▸ **Aim**
Rewrite the entries starting with the line that contains "common name: Rock crane's-bill" and going on through the line that contains "scientific name: Viola stagnina", changing "phylum" to "division" and leaving everything else as it is. Return only those lines.

▸ **Extracted data**
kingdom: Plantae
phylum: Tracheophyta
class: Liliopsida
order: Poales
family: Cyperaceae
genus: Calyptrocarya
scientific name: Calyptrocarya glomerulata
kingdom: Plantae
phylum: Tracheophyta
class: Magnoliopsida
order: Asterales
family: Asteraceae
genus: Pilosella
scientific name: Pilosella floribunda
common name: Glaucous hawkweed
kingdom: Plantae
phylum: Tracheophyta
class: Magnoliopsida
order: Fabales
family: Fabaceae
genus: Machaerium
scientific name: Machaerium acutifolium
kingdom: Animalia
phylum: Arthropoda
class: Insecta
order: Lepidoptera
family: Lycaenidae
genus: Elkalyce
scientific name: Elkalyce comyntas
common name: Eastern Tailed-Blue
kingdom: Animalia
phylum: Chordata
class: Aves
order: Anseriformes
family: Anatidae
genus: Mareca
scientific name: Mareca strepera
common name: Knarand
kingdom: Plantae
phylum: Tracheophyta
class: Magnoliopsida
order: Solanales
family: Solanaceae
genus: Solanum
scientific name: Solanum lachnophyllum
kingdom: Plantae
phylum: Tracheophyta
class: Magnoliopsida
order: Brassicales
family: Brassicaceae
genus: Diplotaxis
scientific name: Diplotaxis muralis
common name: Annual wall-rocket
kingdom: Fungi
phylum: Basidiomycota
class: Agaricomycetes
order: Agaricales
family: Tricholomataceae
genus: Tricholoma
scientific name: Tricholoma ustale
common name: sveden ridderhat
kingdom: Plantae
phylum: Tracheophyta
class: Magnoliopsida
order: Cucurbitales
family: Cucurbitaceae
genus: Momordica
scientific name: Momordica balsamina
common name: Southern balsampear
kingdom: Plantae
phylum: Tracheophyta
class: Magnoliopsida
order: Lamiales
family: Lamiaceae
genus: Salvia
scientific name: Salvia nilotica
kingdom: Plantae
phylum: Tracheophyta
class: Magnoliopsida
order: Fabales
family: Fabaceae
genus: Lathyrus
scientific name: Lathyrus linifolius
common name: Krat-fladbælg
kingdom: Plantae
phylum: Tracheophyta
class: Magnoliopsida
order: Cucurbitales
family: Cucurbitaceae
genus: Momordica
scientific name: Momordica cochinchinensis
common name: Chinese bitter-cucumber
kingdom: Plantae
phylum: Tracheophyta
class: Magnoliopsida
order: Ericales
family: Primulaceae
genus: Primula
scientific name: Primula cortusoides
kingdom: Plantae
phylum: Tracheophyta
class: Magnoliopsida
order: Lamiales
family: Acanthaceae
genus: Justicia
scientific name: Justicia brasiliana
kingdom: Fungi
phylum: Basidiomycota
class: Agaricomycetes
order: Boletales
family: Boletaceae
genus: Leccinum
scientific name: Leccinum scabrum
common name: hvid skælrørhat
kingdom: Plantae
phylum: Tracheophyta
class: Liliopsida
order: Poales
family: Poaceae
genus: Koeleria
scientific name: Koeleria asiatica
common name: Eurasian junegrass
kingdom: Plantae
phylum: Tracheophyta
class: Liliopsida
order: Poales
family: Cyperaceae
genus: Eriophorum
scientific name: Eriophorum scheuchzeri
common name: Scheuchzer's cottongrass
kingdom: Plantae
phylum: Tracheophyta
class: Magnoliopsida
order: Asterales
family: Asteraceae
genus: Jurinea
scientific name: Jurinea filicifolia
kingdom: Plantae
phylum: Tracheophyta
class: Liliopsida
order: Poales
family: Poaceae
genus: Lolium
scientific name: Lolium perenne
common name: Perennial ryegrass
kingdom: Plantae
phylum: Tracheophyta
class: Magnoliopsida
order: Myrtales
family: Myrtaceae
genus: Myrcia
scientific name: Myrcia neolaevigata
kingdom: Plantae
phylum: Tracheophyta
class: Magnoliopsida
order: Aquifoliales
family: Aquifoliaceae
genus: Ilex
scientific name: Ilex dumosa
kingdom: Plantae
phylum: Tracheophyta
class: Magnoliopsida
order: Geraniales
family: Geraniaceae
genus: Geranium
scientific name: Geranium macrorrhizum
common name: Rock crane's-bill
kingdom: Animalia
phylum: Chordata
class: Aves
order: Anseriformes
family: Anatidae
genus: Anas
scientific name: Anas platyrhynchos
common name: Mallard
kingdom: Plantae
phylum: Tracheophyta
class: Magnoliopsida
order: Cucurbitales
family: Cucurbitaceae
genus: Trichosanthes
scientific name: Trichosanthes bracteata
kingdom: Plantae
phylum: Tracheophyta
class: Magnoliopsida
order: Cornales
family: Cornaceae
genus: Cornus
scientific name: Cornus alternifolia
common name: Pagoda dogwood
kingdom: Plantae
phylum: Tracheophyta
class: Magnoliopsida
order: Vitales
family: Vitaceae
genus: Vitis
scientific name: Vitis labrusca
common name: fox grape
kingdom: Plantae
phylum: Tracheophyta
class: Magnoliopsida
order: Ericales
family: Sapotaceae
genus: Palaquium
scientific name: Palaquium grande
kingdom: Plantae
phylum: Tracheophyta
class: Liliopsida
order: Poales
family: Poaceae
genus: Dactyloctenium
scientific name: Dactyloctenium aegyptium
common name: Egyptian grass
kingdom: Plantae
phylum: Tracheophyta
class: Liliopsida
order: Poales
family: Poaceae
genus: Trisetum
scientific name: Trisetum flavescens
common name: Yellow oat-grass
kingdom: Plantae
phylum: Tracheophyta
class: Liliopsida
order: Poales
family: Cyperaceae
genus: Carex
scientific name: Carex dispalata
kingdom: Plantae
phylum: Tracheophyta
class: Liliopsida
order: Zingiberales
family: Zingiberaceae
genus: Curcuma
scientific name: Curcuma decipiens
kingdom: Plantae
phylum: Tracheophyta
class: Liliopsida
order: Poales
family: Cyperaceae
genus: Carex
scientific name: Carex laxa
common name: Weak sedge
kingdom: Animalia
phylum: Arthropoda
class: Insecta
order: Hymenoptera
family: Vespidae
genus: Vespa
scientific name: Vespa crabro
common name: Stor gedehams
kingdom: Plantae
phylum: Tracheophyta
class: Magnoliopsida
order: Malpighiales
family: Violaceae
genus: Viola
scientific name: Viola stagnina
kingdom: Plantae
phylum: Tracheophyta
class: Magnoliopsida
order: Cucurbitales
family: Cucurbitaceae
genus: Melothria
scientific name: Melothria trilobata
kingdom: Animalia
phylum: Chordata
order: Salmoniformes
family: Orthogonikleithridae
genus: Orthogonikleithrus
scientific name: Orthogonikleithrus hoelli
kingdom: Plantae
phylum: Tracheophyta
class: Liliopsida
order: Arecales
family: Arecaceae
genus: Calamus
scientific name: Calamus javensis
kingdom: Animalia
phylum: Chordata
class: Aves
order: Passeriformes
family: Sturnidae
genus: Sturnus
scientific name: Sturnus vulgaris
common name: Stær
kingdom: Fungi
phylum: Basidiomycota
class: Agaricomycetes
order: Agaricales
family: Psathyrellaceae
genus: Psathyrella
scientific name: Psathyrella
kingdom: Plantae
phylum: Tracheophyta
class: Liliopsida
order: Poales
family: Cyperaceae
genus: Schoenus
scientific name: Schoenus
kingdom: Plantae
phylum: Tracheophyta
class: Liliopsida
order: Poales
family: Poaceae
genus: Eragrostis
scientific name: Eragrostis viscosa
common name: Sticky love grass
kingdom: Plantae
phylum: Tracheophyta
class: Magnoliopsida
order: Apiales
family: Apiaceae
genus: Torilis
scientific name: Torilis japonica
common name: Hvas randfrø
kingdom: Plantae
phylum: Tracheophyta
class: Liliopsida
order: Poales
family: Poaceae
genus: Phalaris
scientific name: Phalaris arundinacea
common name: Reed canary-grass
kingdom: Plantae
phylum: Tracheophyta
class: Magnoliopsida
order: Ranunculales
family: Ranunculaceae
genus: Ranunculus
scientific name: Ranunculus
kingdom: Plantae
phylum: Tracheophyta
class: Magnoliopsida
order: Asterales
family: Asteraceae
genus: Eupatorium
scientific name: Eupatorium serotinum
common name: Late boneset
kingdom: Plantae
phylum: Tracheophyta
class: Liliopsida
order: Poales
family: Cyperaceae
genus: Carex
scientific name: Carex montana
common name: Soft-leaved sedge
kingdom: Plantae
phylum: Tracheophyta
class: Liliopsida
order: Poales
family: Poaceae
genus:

▸ **Solution for this exercise**
common name: Rock crane's-bill
kingdom: Animalia
division: Chordata
class: Aves
order: Anseriformes
family: Anatidae
genus: Anas
scientific name: Anas platyrhynchos
common name: Mallard
kingdom: Plantae
division: Tracheophyta
class: Magnoliopsida
order: Cucurbitales
family: Cucurbitaceae
genus: Trichosanthes
scientific name: Trichosanthes bracteata
kingdom: Plantae
division: Tracheophyta
class: Magnoliopsida
order: Cornales
family: Cornaceae
genus: Cornus
scientific name: Cornus alternifolia
common name: Pagoda dogwood
kingdom: Plantae
division: Tracheophyta
class: Magnoliopsida
order: Vitales
family: Vitaceae
genus: Vitis
scientific name: Vitis labrusca
common name: fox grape
kingdom: Plantae
division: Tracheophyta
class: Magnoliopsida
order: Ericales
family: Sapotaceae
genus: Palaquium
scientific name: Palaquium grande
kingdom: Plantae
division: Tracheophyta
class: Liliopsida
order: Poales
family: Poaceae
genus: Dactyloctenium
scientific name: Dactyloctenium aegyptium
common name: Egyptian grass
kingdom: Plantae
division: Tracheophyta
class: Liliopsida
order: Poales
family: Poaceae
genus: Trisetum
scientific name: Trisetum flavescens
common name: Yellow oat-grass
kingdom: Plantae
division: Tracheophyta
class: Liliopsida
order: Poales
family: Cyperaceae
genus: Carex
scientific name: Carex dispalata
kingdom: Plantae
division: Tracheophyta
class: Liliopsida
order: Zingiberales
family: Zingiberaceae
genus: Curcuma
scientific name: Curcuma decipiens
kingdom: Plantae
division: Tracheophyta
class: Liliopsida
order: Poales
family: Cyperaceae
genus: Carex
scientific name: Carex laxa
common name: Weak sedge
kingdom: Animalia
division: Arthropoda
class: Insecta
order: Hymenoptera
family: Vespidae
genus: Vespa
scientific name: Vespa crabro
common name: Stor gedehams
kingdom: Plantae
division: Tracheophyta
class: Magnoliopsida
order: Malpighiales
family: Violaceae
genus: Viola
scientific name: Viola stagnina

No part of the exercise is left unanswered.